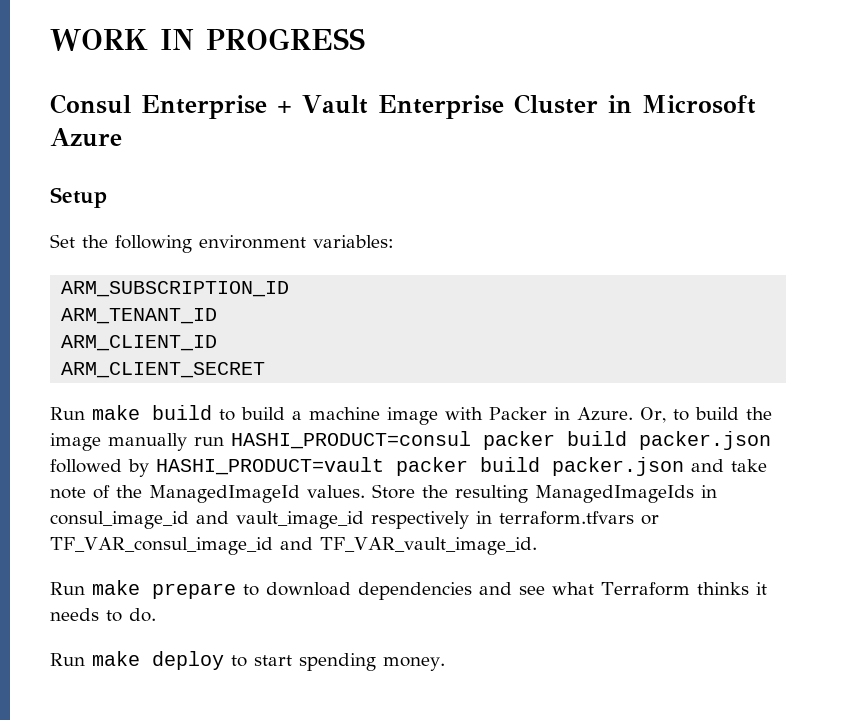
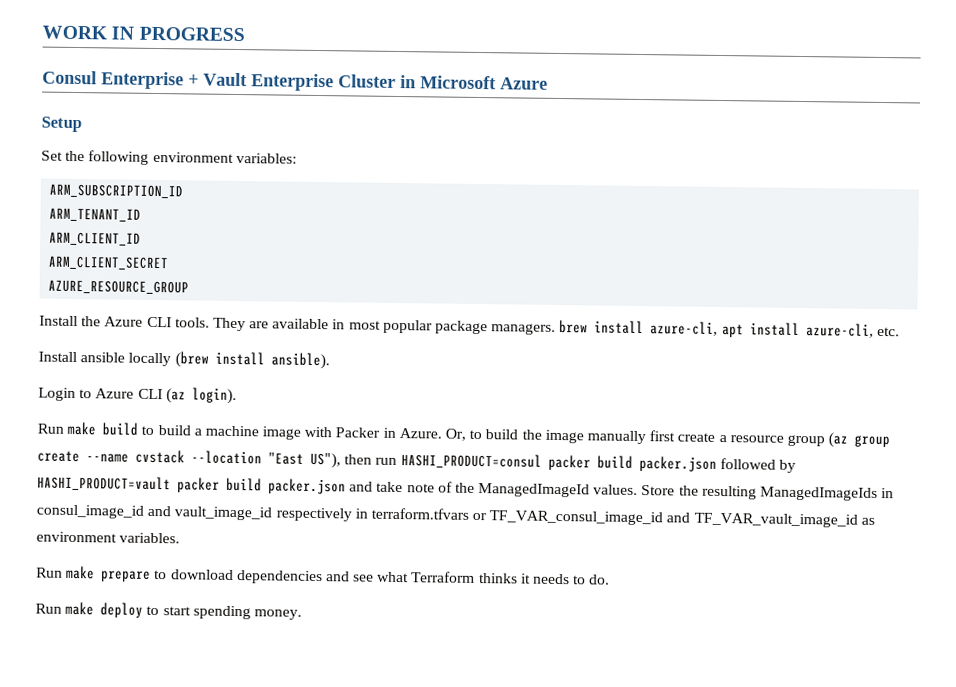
(266, 370) none -> [48,279,190,295] [39,315,900,338] [38,351,330,370] [38,387,237,405] // AZURE_RESOURCE_GROUP // Install the Azure CLI tools. They are available in most popular package managers. brew install azure-cli, apt install azure-cli, etc. // Install ansible locally (brew install ansible). // Login to Azure CLI (az login).
(187, 442) none -> [649,430,891,448] [37,449,373,469] first create a resource group (az group create --name cvstack --location "East US"), then
[319,537,537,555] TF_VAR_vault_image_id. -> [693,512,875,528] [36,531,181,544] TF_VAR_vault_image_id as environment variables.

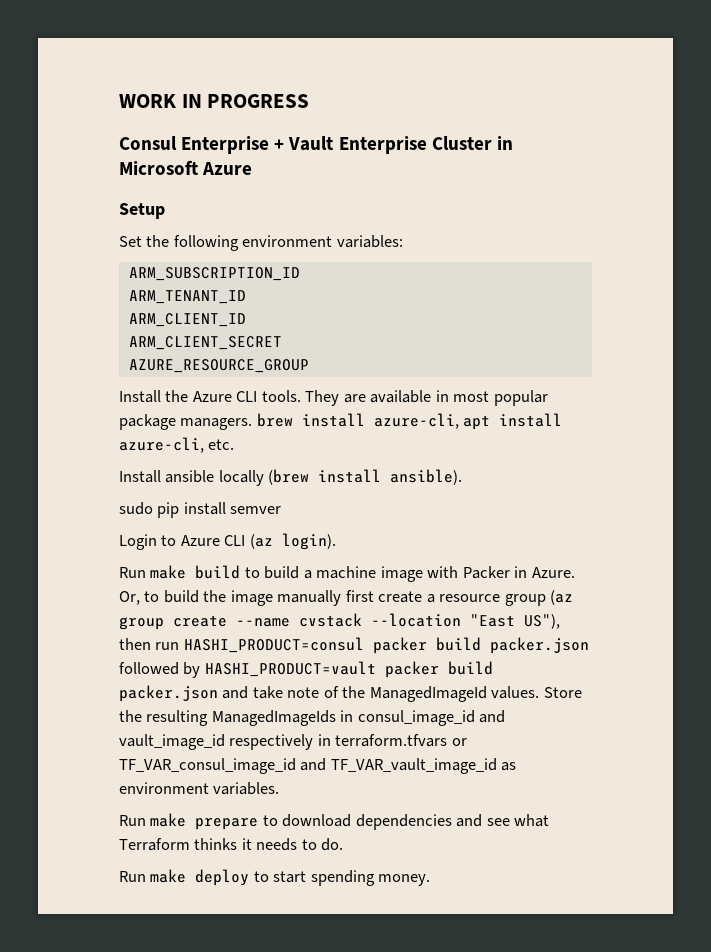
(330, 361) none -> [119,502,282,518] // sudo pip install semver

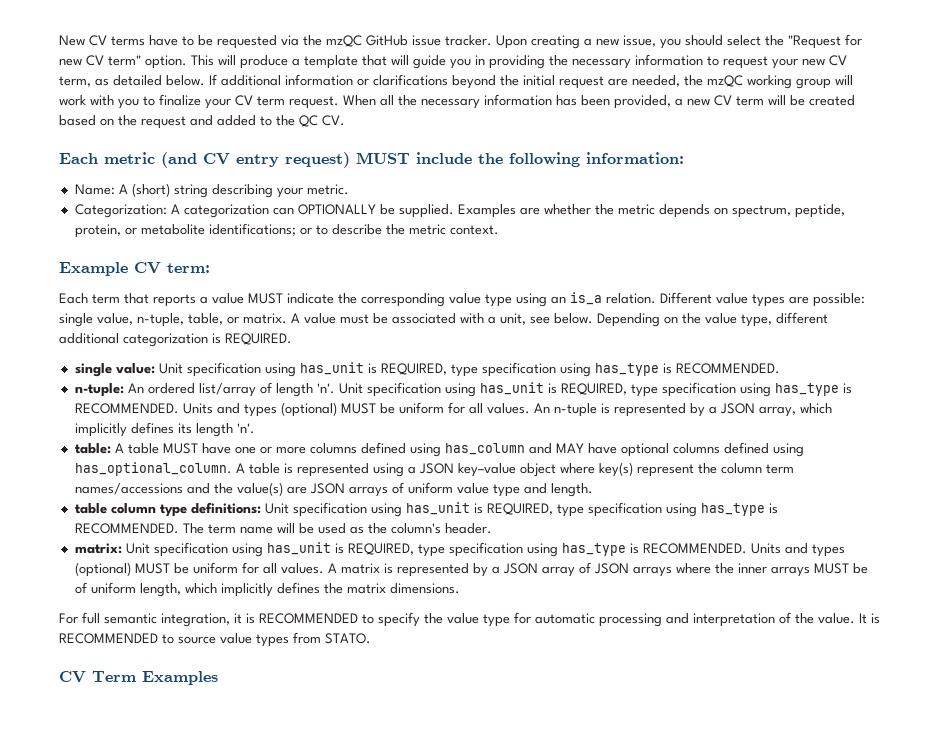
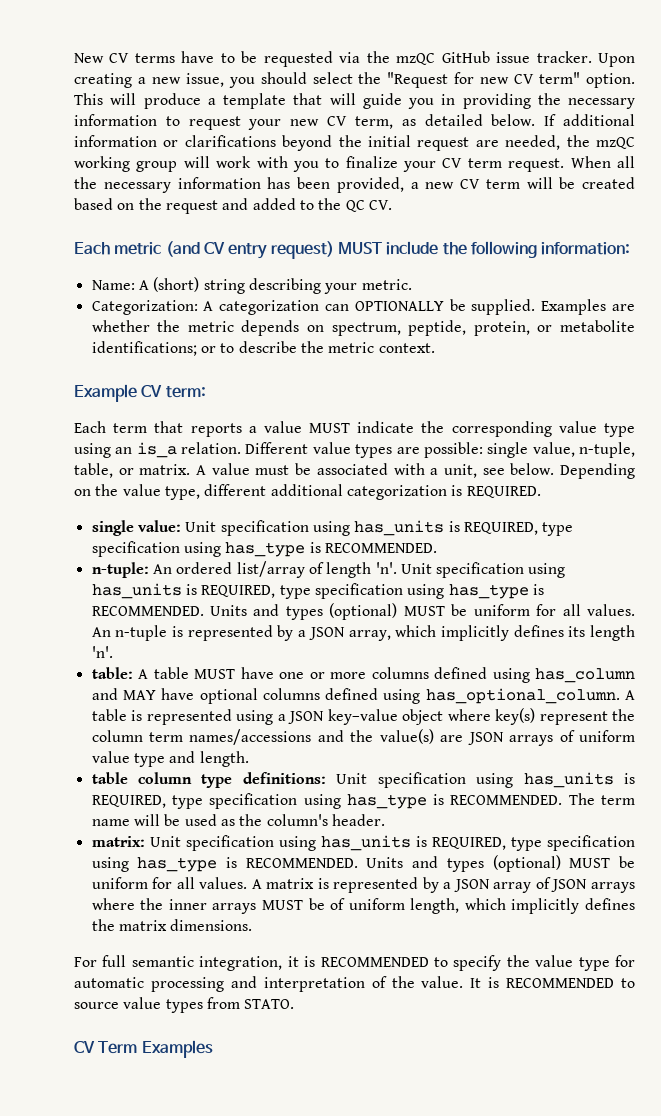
[299,362,364,375] has_unit -> [354,520,445,536] has_units
[479,382,544,395] has_unit -> [91,583,182,599] has_units
[405,502,470,515] has_unit -> [523,772,614,788] has_units
[266,542,331,555] has_unit -> [320,835,411,851] has_units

* * *

**ACTION ITEM**
For each line above that carries the word "install", copy it out.

**WORKED SOLUTION**
(266, 370) none -> [48,279,190,295] [39,315,900,338] [38,351,330,370] [38,387,237,405] // AZURE_RESOURCE_GROUP // Install the Azure CLI tools. They are available in most popular package managers. brew install azure-cli, apt install azure-cli, etc. // Install ansible locally (brew install ansible). // Login to Azure CLI (az login).
(330, 361) none -> [119,502,282,518] // sudo pip install semver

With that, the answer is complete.